If i am not mistaken a rectangular window of length 10 gives us an array of 10x1:

1 1 1 1 1 1 1 1 1 1


And if we apply this to a signal we are left with exactly what we started with as:

x = x*1


So how does a rectangular window improve or do anything at all to our signal? What is the point of the function?

A rectangular window is typically used when you want to process a smaller slice out of a much larger vector of data, possibly zero-padding within a larger window (for better time locality, because a bigger FFT is too slow, doesn't fit in cache, or some other reason).

In the frequency domain, a rectangular window convolves a longer signal with a Sinc function, producing windowing artifacts that are sometimes called spectral "leakage" if the longer signal is not strictly/exactly integer periodic at the length of the window aperture.

A typical example might be that one wants to use an FFT of length 4096, zero-padded from a rectangular window of data of length 2048, in order to analyze a 43 millisecond chunk (one note? one phoneme?) out of a 48ksps audio recording that is an hour long.

In the context of windowing applying a rect window means you are not affecting the input signal.

My guess is its used as a contrast to other windowing techniques. Someone asks you: "oh what windowing are you applying before performing that fft? ". If you reply with Rectangular it means you've not conditioned the input. It would be never be used in practice as it'd just be a redundant step in your code.

Concerning your preliminary note: depending on the use of windows, they are sometimes normalized, for instance toward unit energy (values divided by $$\left(\sum_n |w_n|^2\right)^{1/2}$$) or unit sum (values divided by $$\sum_n w_n$$).
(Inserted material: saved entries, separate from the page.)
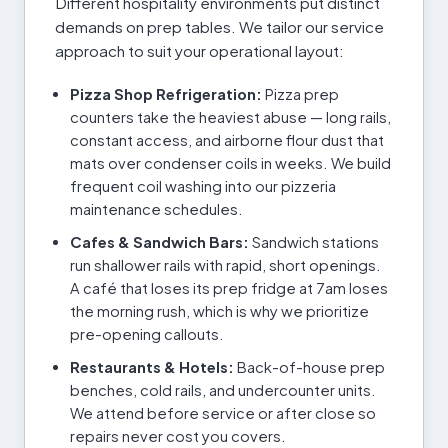
Different hospitality environments put distinct
demands on prep tables. We tailor our service
approach to suit your operational layout:
Pizza Shop Refrigeration:
Pizza prep
counters take the heaviest abuse — long rails,
constant access, and airborne flour dust that
mats over condenser coils in weeks. We build
frequent coil washing into our pizzeria
maintenance schedules.
Cafes & Sandwich Bars:
Sandwich stations
run shallower rails with rapid, short openings.
A café that loses its prep fridge at 7am loses
the morning rush, which is why we prioritize
pre-opening callouts.
Restaurants & Hotels:
Back-of-house prep
benches, cold rails, and undercounter units.
We attend before service or after close so
repairs never cost you covers.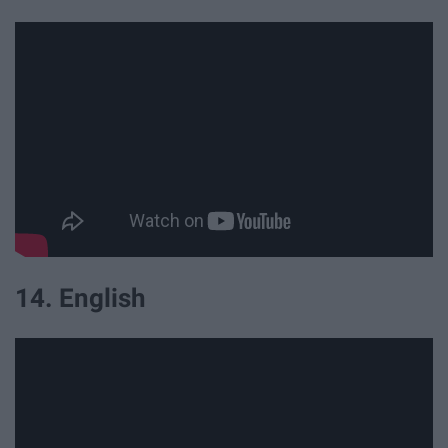
14. English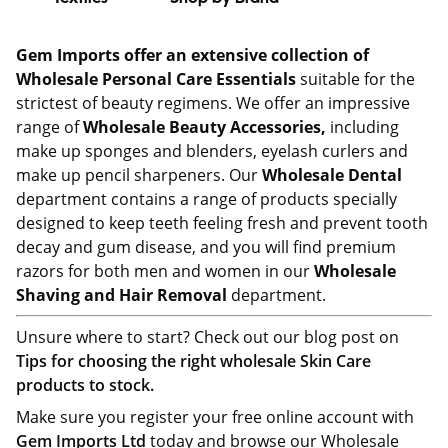
Gem Imports offer an extensive collection of
Wholesale Personal Care Essentials
suitable for the
strictest of beauty regimens. We offer an impressive
range of
Wholesale Beauty Accessories,
including
make up sponges and blenders, eyelash curlers and
make up pencil sharpeners. Our
Wholesale Dental
department contains a range of products specially
designed to keep teeth feeling fresh and prevent tooth
decay and gum disease, and you will find premium
razors for both men and women in our
Wholesale
Shaving and Hair Removal
department.
Unsure where to start? Check out our blog post on
Tips for choosing the right wholesale Skin Care
products to stock.
Make sure you register your free online account with
Gem Imports Ltd
today and browse our Wholesale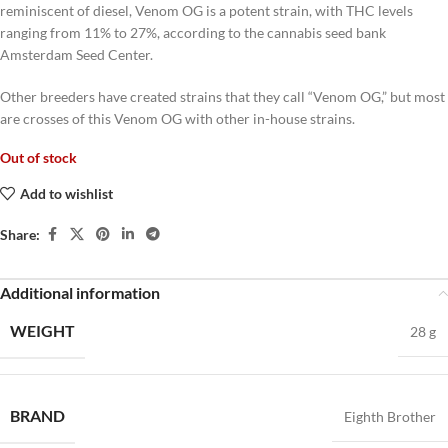
reminiscent of diesel, Venom OG is a potent strain, with THC levels
ranging from 11% to 27%, according to the cannabis seed bank
Amsterdam Seed Center.
Other breeders have created strains that they call “Venom OG,” but most
are crosses of this Venom OG with other in-house strains.
Out of stock
Add to wishlist
Share:
Additional information
WEIGHT
28 g
BRAND
Eighth Brother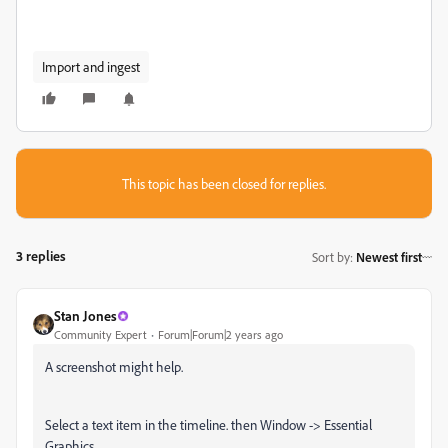
Import and ingest
This topic has been closed for replies.
3 replies
Sort by
:
Newest first
Stan Jones
Community Expert
Forum|Forum|2 years ago
A screenshot might help.
Select a text item in the timeline. then Window -> Essential
Graphics.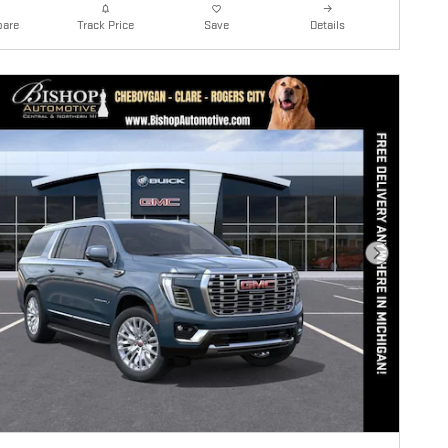
are
Details
Track Price
Save
Next Photo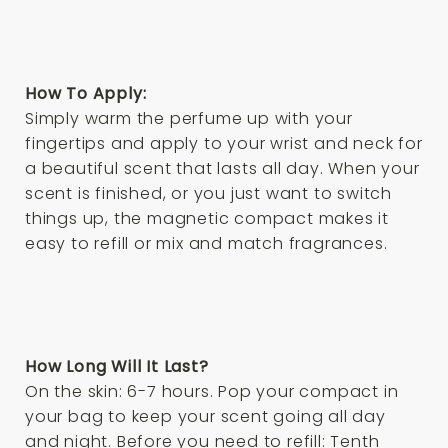
How To Apply:
Simply warm the perfume up with your
fingertips and apply to your wrist and neck for
a beautiful scent that lasts all day. When your
scent is finished, or you just want to switch
things up, the magnetic compact makes it
easy to refill or mix and match fragrances.
How Long Will It Last?
On the skin: 6-7 hours. Pop your compact in
your bag to keep your scent going all day
and night. Before you need to refill: Tenth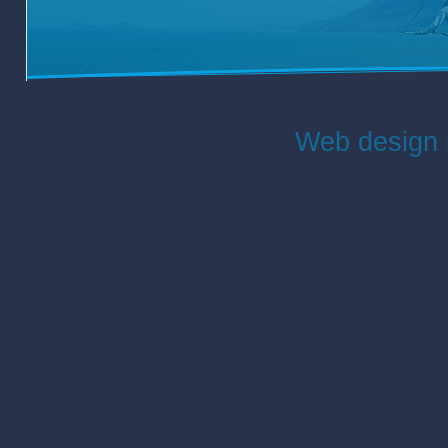
Web design 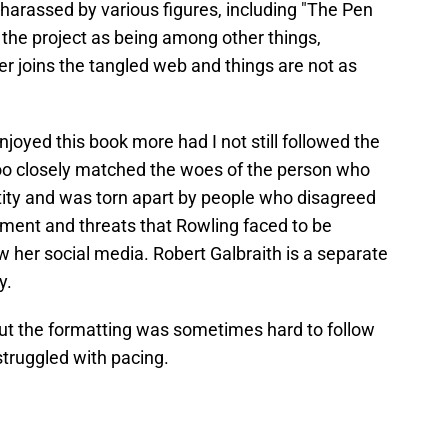
harassed by various figures, including "The Pen
t the project as being among other things,
r joins the tangled web and things are not as
joyed this book more had I not still followed the
too closely matched the woes of the person who
tity and was torn apart by people who disagreed
ssment and threats that Rowling faced to be
ow her social media. Robert Galbraith is a separate
y.
, but the formatting was sometimes hard to follow
struggled with pacing.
Here, in appearance, as you mentioned, the product by a unit amplitude window does not seem to change anything on the signal. But you are assuming here, with point-wise product:

x*1


that x and the window already have the same size. So for any processing that applies to the finite-sized x, multiplying with a unit window won't change the numerical outcomes.

However, you should take into account that:

• the finite-sized x is already discretized, and can be trimmed from the left and the right, or set to zero outside the window, and this already affects interpretations
• the processing on this finite-sized, discrete signal can be an approximation of some continuous processing.

Hence, interpretations or features extracted can be altered by the above considerations, from the underlying continuous time, infinite support signal. What is classically done is to consider an (infinite) signal $$x = \ldots,x_0,x_1,\ldots,x_{N-1},\ldots$$, unknown where the dots are, multiplied by a infinite window $$w = \ldots,0,1_0,1_1,\ldots,1_{N-1},0,\ldots$$, which is fully known outside the support. Hence, to analyze a potentially infinite-length signal $$x$$, unknown to the left and the right, it is more practical to consider that it is multiplying by an infinite window (known to be zero to the left and the right), whose properties are well-established, and whose effects on the signal can be measured.

As @hotpaw2 mentioned, such a window turns in the Fourier domain into an aliased cardinal sine, or a periodic cardinal sine.